In those days, the idea that bands could survive into their 50's was unthinkable, if not actually disgusting. By 1981, already the Stones had gone on far too long.

And the Stones had something else to answer for. 'It's only rock 'n roll but I like it'. Well, that's the end of that, then.

But The Movies took their chance to make an album for RCA in New York. This took serious negotiation in London's Montcalm Hotel, starring for RCA the avuncular Ed DeJoy, who later went totally mad and bought the rights to Pinkie & Perkie. But he made up for that by getting the band to NY.

They went without founder-member Jamie, who carted his drums off to play elsewhere. That was a shame, as it would have been a Right Thing to make the last album all together. But it was not to be, and that was the beginning of the end. Even though Growler brought along his mate Terry Popple who was a heavy hitter.

New York was one vast round of parties, and whoop-de-doo. Sometimes.
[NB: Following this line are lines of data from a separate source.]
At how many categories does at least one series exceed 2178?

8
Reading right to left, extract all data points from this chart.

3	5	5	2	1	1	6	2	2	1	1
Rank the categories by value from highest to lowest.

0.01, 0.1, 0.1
It was memorable to stay at the Chelsea Hotel, to see Quentin Crisp filming himself in the lift, to get the food (Smiler's deli and the Flaming Steak) and the 24-hour TV. But RCA was in a mess, presidents were falling like flies, and the company forgot all about The Movies. This is not surprising for a company, now defunct, whose top acts were (if we are to believe the photos on the luminous cubes in its offices on 6th Avenue) none other than Roger 'Whistling' Whitaker and that Irish guy with the flute. Though I think David Bowie figured somewhere. He came in one day for an interview and made a mess of our nice studio. Jefferson Starship ditto.
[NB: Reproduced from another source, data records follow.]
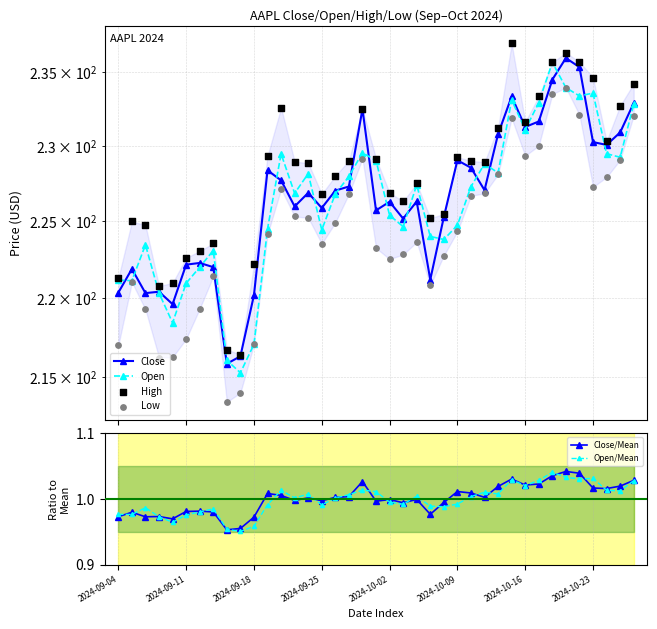

Is the value of Close/Mean at 8 greater than the value of Close at 2024-10-16?

No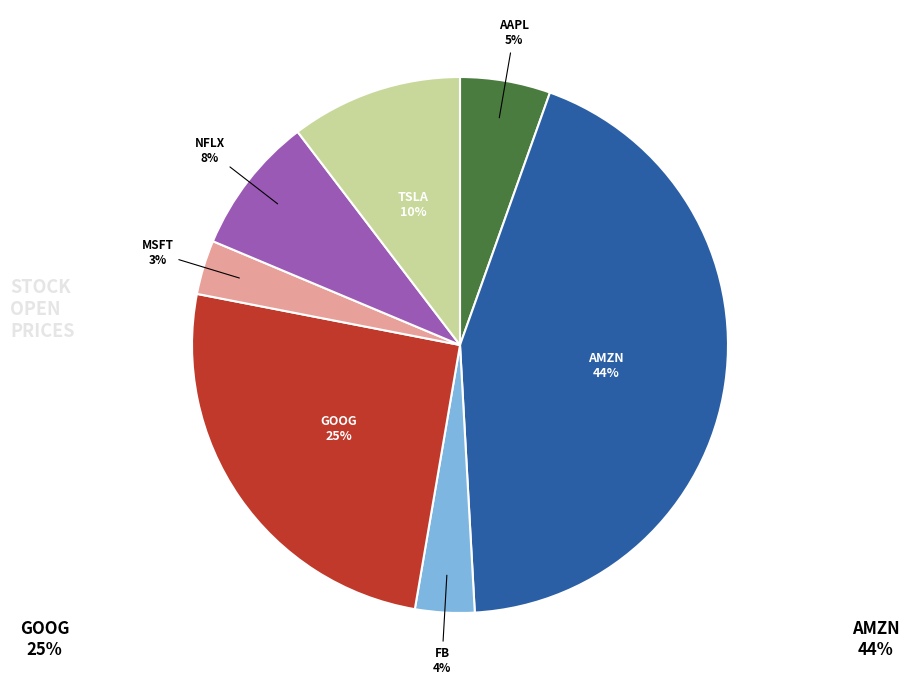

To the nearest percent, what is the average slice percentage?

14%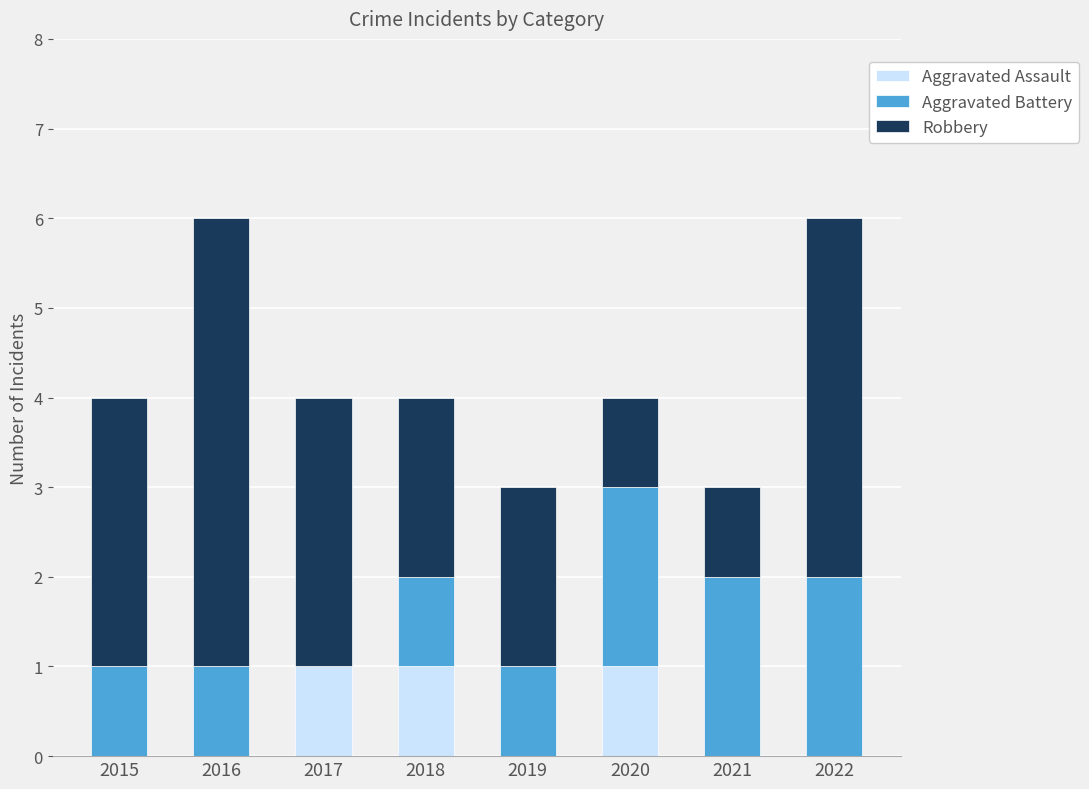

The Aggravated Assault series shows 0 at 2021. True or false?

True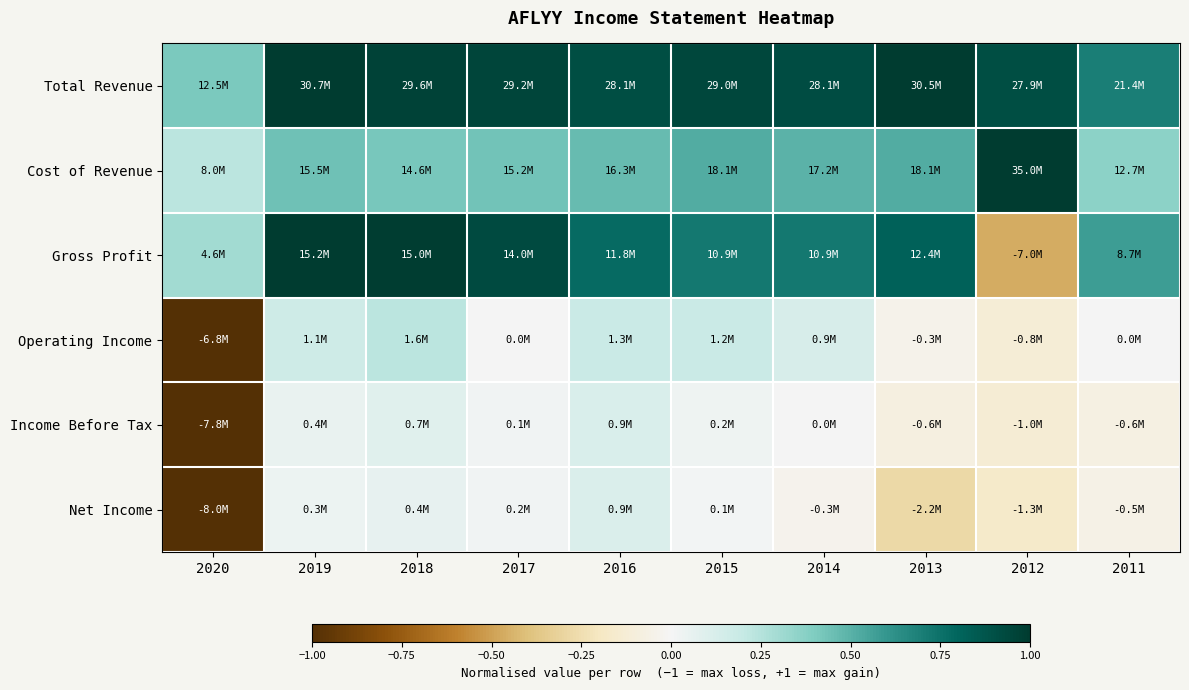

What is the spread (max minus min) of values at 2012?

1.5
RCA deposited the band in studio A1, their biggest, seen above. And (after some days in the Chelsea, which was cultured but draughty), in the Milford Plaza Hotel (on the left. Once known as the Manhattan; it still sported the giant M) on 8th Avenue, an easy walk through the west side theatre district through Times Square to the studio on 6th, Avenue of the Americas. And then the company retreated into its internal politics, and months passed. Whole seasons passed. No-one in their right mind is going to say 'Hold on there, RCA, I no longer want to be living in this luxurious hotel just off Times Square doing not a lot. Kindly throw me into the street and take away my meal ticket'. No.

They did make a record. No producer, but a couple of red-hot engineers. Amazing that you can live off Times square for months, totter back from the studio at 3am every night, and never once get mugged. And they liked doing it so much they all went back to the UK, and came back to New York AGAIN, just for the mix. But this had all taken so long that the album (Motor Motor Motor), the band, everything had gone completely off the boil. They somehow dredged up the energy to finish the mix and get what remained of RCA to release it.

But that was it. Returned to the UK, they were in every way exhausted, and it was over. A little luxury at the end - and hotel-hopping in a RCA limousine would be a happy memory if I could remember it - and then Thank you and Bye Bye. Mutual. Had enough. Went separate ways.